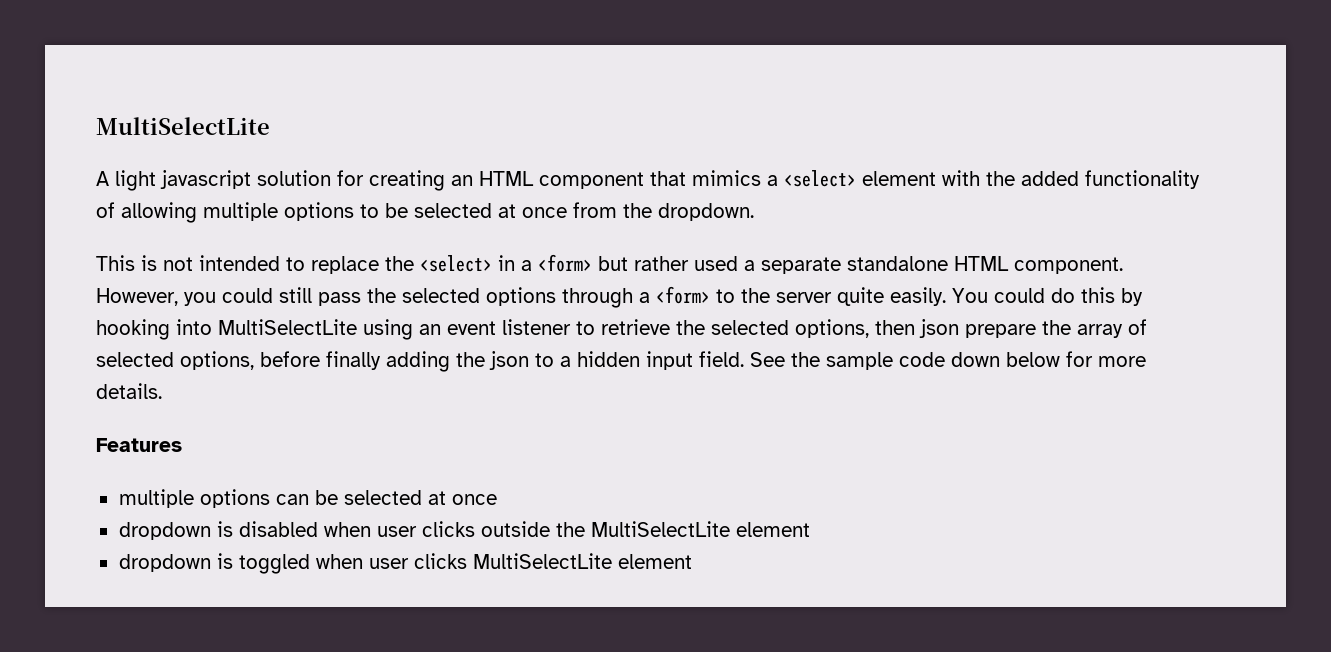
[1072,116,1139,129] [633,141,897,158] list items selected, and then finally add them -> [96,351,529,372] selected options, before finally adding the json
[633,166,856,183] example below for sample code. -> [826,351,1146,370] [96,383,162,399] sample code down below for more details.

.....

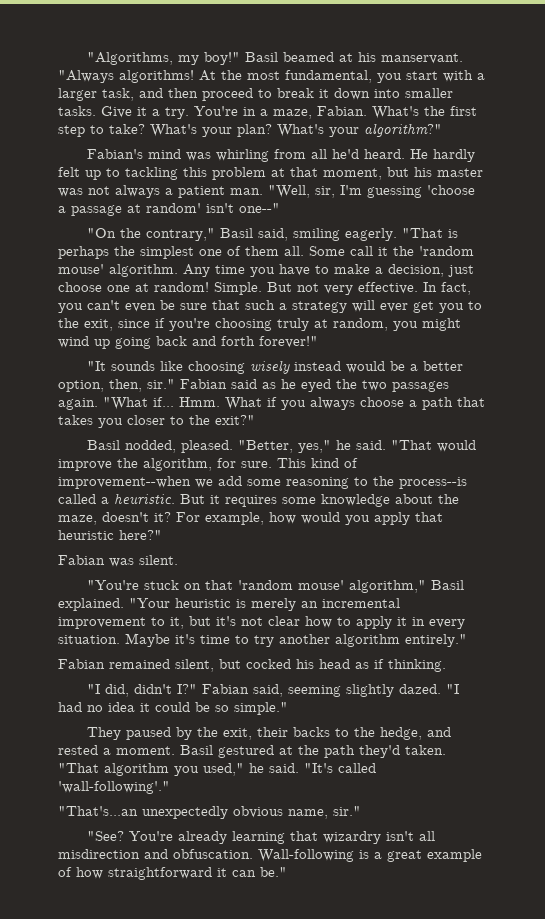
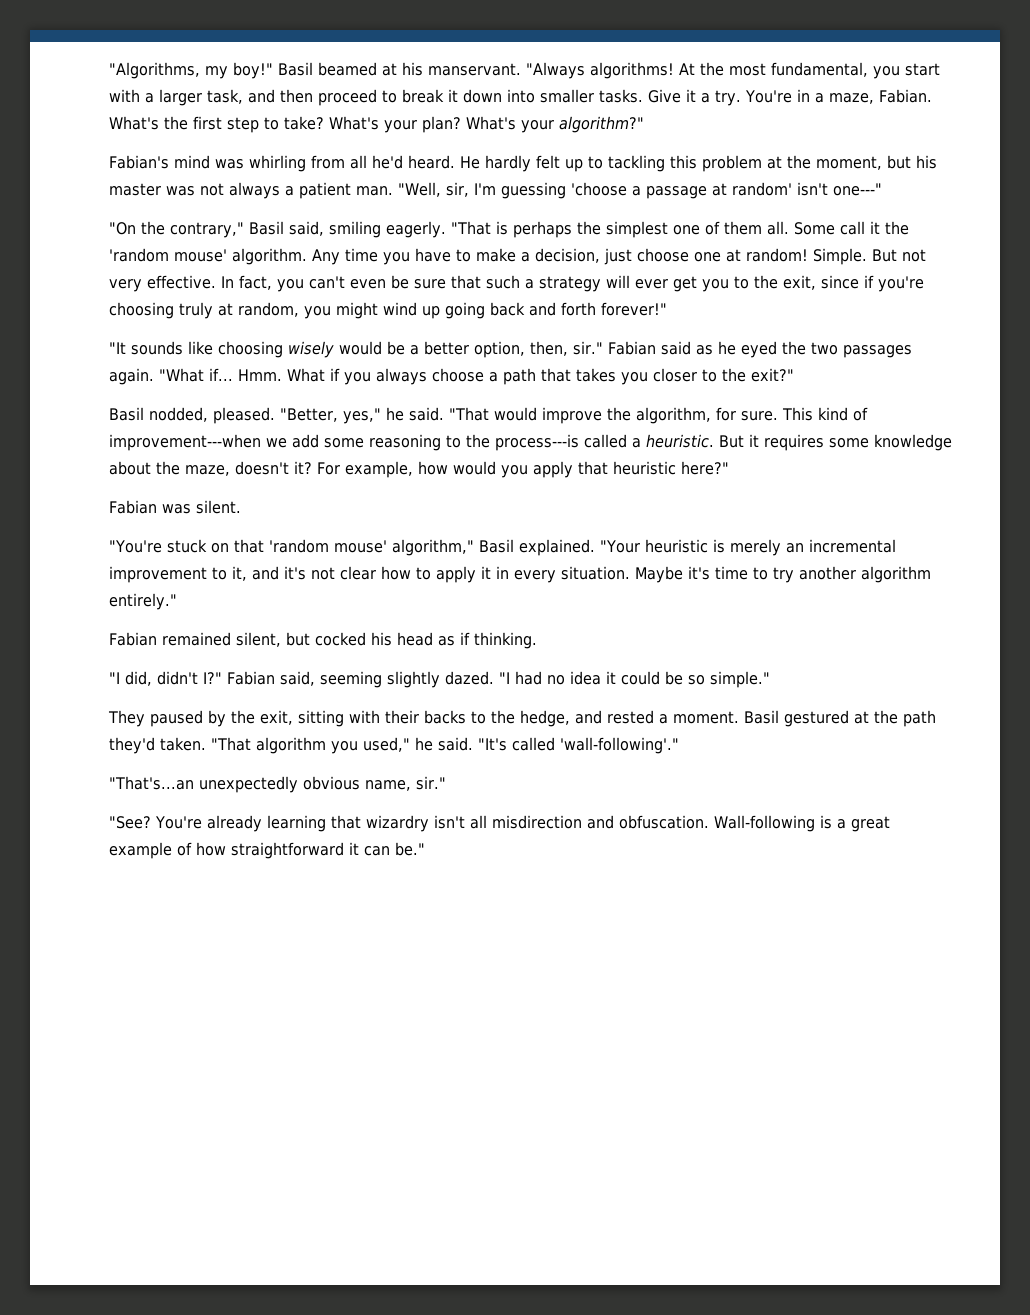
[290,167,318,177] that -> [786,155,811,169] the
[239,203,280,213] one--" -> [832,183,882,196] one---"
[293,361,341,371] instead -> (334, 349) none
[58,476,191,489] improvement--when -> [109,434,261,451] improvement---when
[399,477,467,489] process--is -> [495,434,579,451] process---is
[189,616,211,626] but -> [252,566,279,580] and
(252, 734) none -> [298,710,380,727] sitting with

.....

Problem statement:
Your answer should be the lines above from the one containing "[189,616,211,626] but ->" through the one containing "(252, 734) none", copied exactly and with both ends kept.

Answer box:
[189,616,211,626] but -> [252,566,279,580] and
(252, 734) none -> [298,710,380,727] sitting with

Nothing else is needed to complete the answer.